Data shown below:

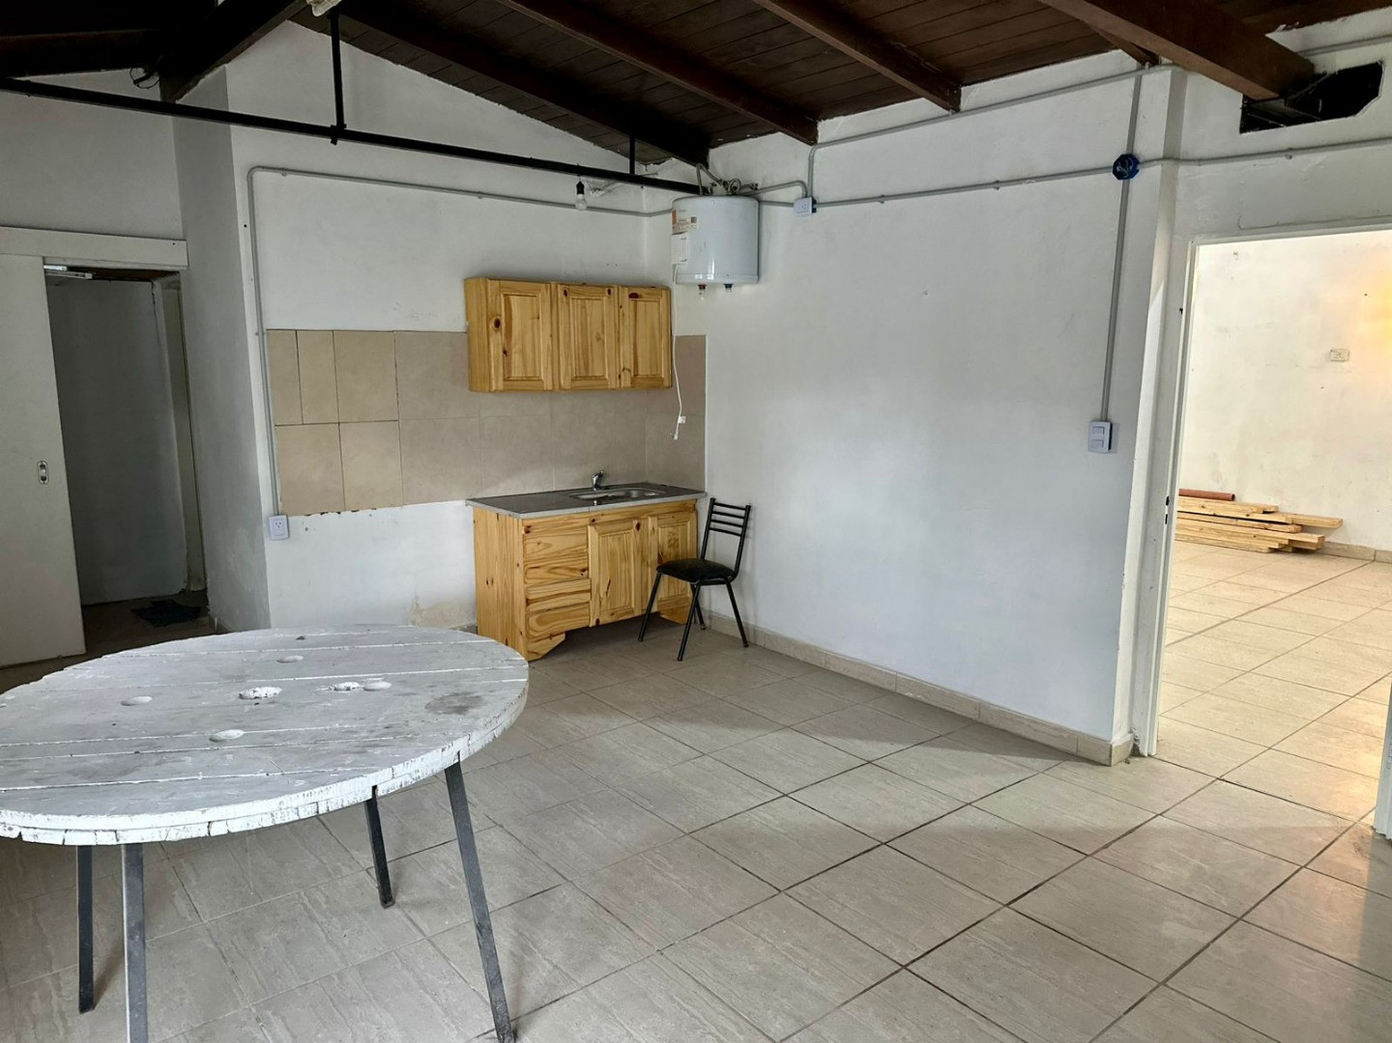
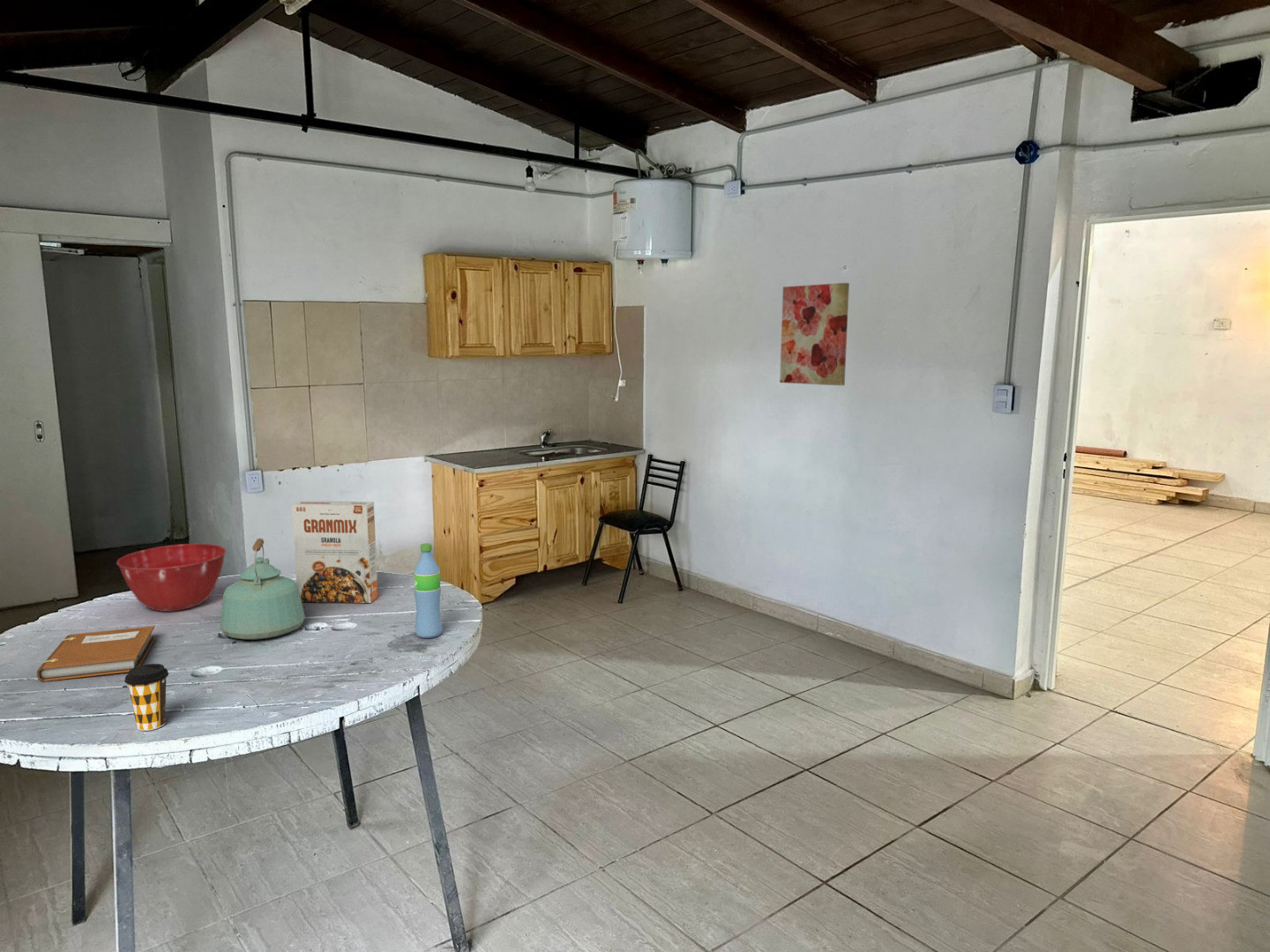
+ notebook [36,625,156,682]
+ water bottle [413,542,444,639]
+ cereal box [291,500,378,604]
+ wall art [779,282,850,386]
+ kettle [220,538,306,641]
+ coffee cup [124,663,169,732]
+ mixing bowl [116,543,228,613]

End of Data shown.

◆ Assignment
Starting at the line that holds "coffee cup [124,663,169,732]", set down each line exactly through the last line of the records above, and no others.

◆ Exercise result
+ coffee cup [124,663,169,732]
+ mixing bowl [116,543,228,613]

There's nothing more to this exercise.